Dive Brief:
- Germany-based Bayer is reportedly working with Credit Suisse to sell its $2.5 billion diabetes business. The company is working through private equity channels.
- Bayer is focusing on acquiring other types of life-sciences businesses, including possibly Zoetis, a $22 billion animal-health company that was spun off from Pfizer.
- Other moves that Bayer has already made or is considering in the future: In May, the company purchased Merck's OTC business for $14.2 billion, and currently, Bayer is considering selling off its plastics business.
Dive Insight:
Diversification is the name of the game when it comes to generating profit and hedging risk. Bayer's diverse portfolio allows CEO Marijn Dekkers to sell off businesses that are no longer aligned with the company's strategy, while looking for new acquisitions that might be. Bayer has not yet bid on Zoetis and is waiting until the company goes up for auction before proceeding further.
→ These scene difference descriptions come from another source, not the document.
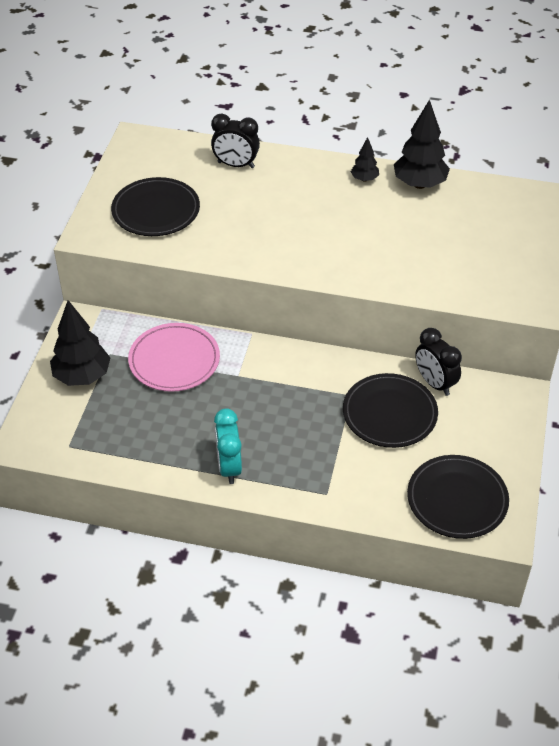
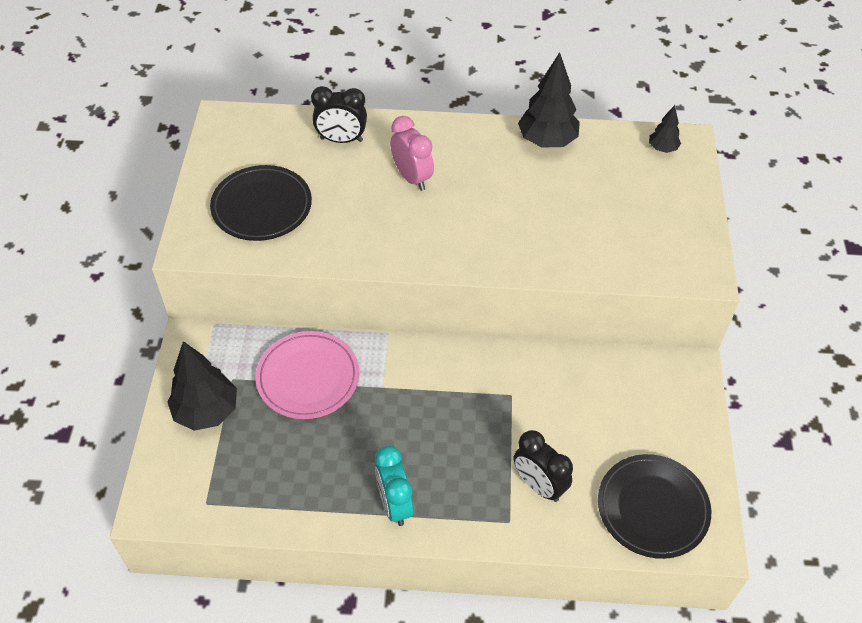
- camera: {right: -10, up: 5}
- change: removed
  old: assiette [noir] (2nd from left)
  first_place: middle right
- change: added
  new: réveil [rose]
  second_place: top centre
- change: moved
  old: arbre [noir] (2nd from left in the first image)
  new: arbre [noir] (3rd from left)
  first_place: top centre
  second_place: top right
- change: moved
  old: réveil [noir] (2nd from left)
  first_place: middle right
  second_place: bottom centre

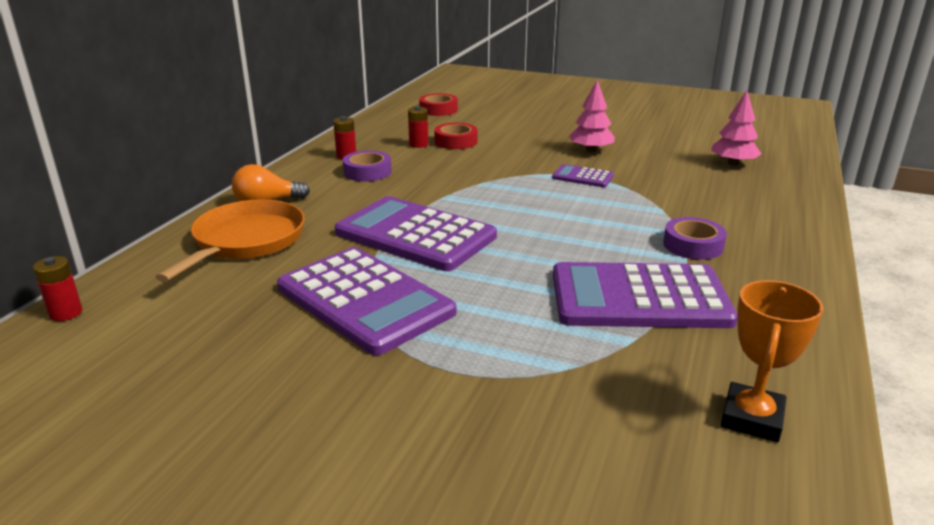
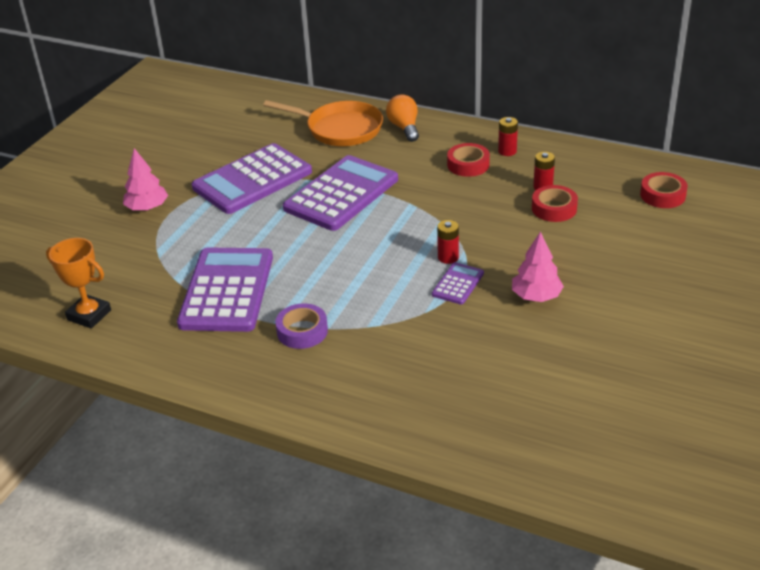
- camera: {right: 95, up: 10}
- change: moved
  old: pile [rouge] (1st from left)
  first_place: middle left
  second_place: centre
- change: moved
  old: arbre [rose] (2nd from left in the first image)
  new: arbre [rose] (1st from left)
  first_place: top right
  second_place: top left
- change: recoloured
  old: ruban adhésif [violet] (1st from left)
  new: ruban adhésif [rouge] (1st from left)
  first_place: top centre
  second_place: top centre

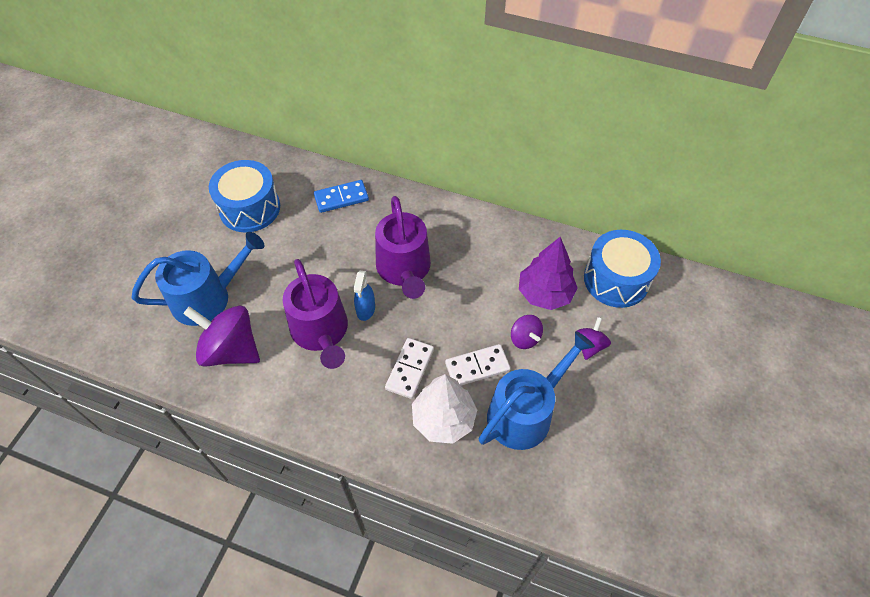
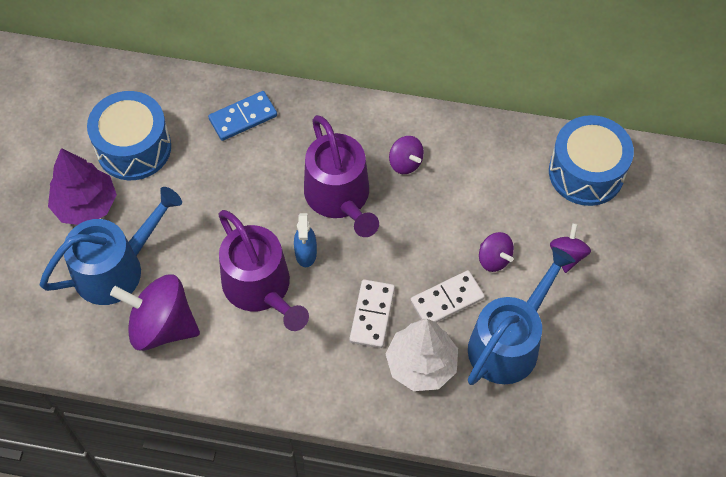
- camera: {right: -10, up: 5}
- change: added
  new: toupie [violet] (2nd from left)
  second_place: top centre
- change: moved
  old: arbre [violet]
  first_place: centre
  second_place: middle left

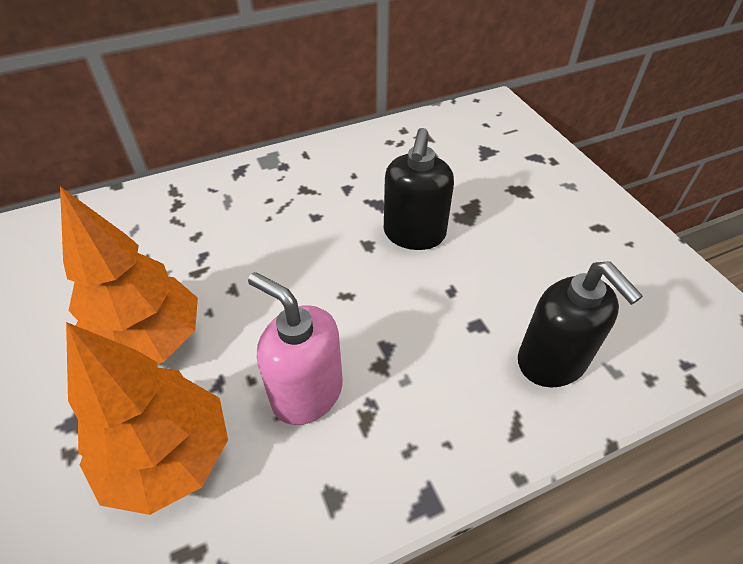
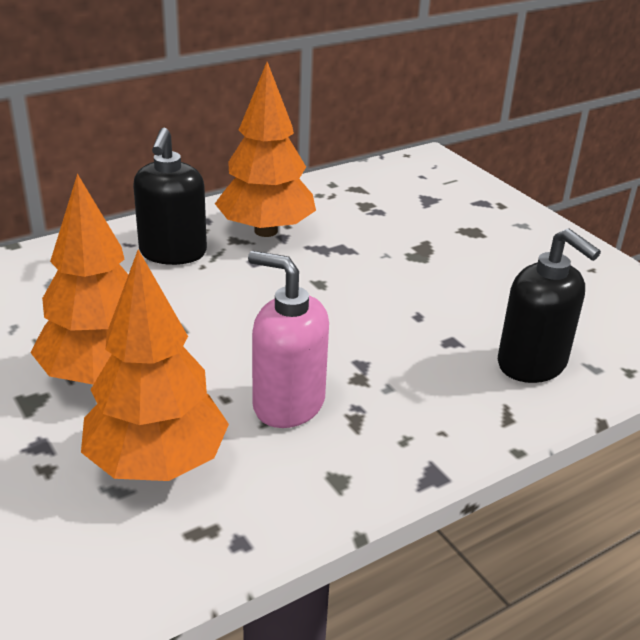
- camera: {right: -10, up: -15}
- change: added
  new: arbre [orange] (3rd from left)
  second_place: top centre
- change: moved
  old: distributeur de savon [noir] (1st from left)
  first_place: centre
  second_place: top left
Bayer's plan is to use money raised from the diabetes and plastics sales to fund new acquisitions. At the same time, activist investor Bill Ackman, most famous for his aggressive angling with Valeant to take over Allergan, has bought an 8.5% stake in Zoetis, raising the specter of a possible hostile takeover bid. However, Zoetis has adopted a poison pill clause to stave off Ackman while it considers its options.